A Private Life Review: Jodie Foster holds meandering Hitchcockian thriller | Films | Entertainment
This French movie arrives in cinemas following a 10-minute standing ovation at the Cannes Film Festival and is already a history-making turn for Oscar winner Jodie Foster after she became the first American nominated for the Lumière Award for Best Actress. The latter is hardly a surprise; Foster is excellent in everything she does. Here she plays Dr Lilian Steiner, an apathetic and jaded Jewish-American psychiatrist living and working in Paris. She finds herself haunted by the death of a patient who died by suicide, to the extent she begins spontaneously crying. She seeks help from a hypnotherapist who, through regression therapy, shows that her past life during World War II was intertwined with the dead woman.
Following this, Lilian becomes convinced her patient was in fact murdered and, alongside her ex-husband Gabriel (played by Daniel Auteuil), begins to investigate the dead woman’s husband. However, she is haunted by her hypnotherapy vision, and it colours her perception of the situation, even spilling into her already fractious relationship with her son.
Already on edge, her paranoia is heightened as she finds herself stalked and becomes convinced it is connected to the case.
As she delves deeper into her client’s death, she is forced to confront some harsh facts about her own life, which will change her immeasurably.
This wears its Hitchcockian influence on its sleeve. As her investigation into the death intensifies, more layers of mystery are revealed, creating further suspense.
Rather than indulge an audience with one twist, there are two here – although one is rather predictable. However, in Foster’s hands, they remain engaging.
She is the North Star of this film and holds everything together. This is just as well because overall, the story is rather meandering and flimsy. The regression subplot adds nothing to it other than highlighting the character’s Jewish identity, but that is never properly explored, so it feels somewhat redundant. With red herrings galore the resolution is something of an anti-climax.
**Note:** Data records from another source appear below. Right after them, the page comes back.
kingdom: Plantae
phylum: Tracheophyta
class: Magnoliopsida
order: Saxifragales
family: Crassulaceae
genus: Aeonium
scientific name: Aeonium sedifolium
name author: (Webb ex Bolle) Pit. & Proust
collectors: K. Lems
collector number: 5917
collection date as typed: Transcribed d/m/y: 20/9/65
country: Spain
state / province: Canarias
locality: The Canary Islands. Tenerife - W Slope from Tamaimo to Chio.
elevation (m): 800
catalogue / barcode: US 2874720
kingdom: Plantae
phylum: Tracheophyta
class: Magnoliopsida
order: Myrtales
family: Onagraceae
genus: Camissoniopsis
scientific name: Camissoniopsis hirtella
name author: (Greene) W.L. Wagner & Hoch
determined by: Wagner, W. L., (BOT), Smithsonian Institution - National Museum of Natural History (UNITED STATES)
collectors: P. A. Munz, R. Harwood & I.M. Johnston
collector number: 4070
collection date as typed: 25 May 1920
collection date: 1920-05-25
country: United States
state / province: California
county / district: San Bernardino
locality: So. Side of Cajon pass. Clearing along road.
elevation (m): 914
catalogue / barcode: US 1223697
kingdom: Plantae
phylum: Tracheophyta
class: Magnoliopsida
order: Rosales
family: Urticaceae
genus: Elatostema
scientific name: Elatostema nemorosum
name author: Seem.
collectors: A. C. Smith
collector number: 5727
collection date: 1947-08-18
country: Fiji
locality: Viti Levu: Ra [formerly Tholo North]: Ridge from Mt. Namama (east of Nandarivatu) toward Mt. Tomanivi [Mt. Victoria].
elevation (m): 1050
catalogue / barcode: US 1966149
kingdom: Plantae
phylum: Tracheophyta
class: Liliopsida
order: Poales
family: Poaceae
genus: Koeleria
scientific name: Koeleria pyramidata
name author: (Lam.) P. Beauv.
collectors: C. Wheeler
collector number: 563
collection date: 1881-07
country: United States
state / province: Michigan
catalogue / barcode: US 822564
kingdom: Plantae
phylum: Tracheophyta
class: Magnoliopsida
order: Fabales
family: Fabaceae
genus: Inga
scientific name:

If you don’t scratch the surface and over-analyse this, it is a decent enough 103-minute watch. However, as soon as you start to break down the plot, it falls apart.
Zlotowski tries to do far too much with the story, and not all of it succeeds, but Foster’s relationship with Auteuil is eminently watchable and makes for some of the best moments of this film.
I’m not sure it deserved the lengthy Cannes ovation, but it has enough decent elements to keep you watching.